**Aim of the task**
In the material below, identify each line bearing the word "four". Reproduce those lines.

**The data**
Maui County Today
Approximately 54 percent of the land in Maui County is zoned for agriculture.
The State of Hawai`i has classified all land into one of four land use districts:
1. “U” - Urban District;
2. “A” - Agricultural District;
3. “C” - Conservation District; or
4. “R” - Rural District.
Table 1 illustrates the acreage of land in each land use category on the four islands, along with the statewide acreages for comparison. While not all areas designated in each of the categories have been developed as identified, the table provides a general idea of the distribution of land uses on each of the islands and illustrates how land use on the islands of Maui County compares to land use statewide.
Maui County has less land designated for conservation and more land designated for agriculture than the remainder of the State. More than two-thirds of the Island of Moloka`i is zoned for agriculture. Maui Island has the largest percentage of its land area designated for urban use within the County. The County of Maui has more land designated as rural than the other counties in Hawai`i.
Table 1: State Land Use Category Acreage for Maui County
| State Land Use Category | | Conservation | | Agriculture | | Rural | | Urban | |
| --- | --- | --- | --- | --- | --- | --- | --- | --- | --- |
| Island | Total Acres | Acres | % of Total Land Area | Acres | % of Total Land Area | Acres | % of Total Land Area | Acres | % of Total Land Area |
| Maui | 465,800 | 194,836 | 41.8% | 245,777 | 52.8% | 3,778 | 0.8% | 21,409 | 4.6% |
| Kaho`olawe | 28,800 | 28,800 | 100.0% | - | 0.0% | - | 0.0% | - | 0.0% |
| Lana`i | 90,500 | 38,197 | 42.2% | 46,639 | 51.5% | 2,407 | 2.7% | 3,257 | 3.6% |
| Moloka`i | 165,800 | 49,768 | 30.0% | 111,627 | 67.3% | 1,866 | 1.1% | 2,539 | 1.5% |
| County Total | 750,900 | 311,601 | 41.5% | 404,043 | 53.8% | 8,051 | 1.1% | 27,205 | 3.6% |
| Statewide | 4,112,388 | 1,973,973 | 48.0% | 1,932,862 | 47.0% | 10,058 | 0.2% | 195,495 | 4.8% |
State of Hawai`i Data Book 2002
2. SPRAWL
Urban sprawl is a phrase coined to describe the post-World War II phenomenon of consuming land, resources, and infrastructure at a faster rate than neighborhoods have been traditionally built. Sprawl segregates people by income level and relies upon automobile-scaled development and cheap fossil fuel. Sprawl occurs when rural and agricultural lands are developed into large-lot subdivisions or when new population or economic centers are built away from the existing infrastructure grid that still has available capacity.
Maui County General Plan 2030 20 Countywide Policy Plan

**Exercise result**
The State of Hawai`i has classified all land into one of four land use districts:
Table 1 illustrates the acreage of land in each land use category on the four islands, along with the statewide acreages for comparison. While not all areas designated in each of the categories have been developed as identified, the table provides a general idea of the distribution of land uses on each of the islands and illustrates how land use on the islands of Maui County compares to land use statewide.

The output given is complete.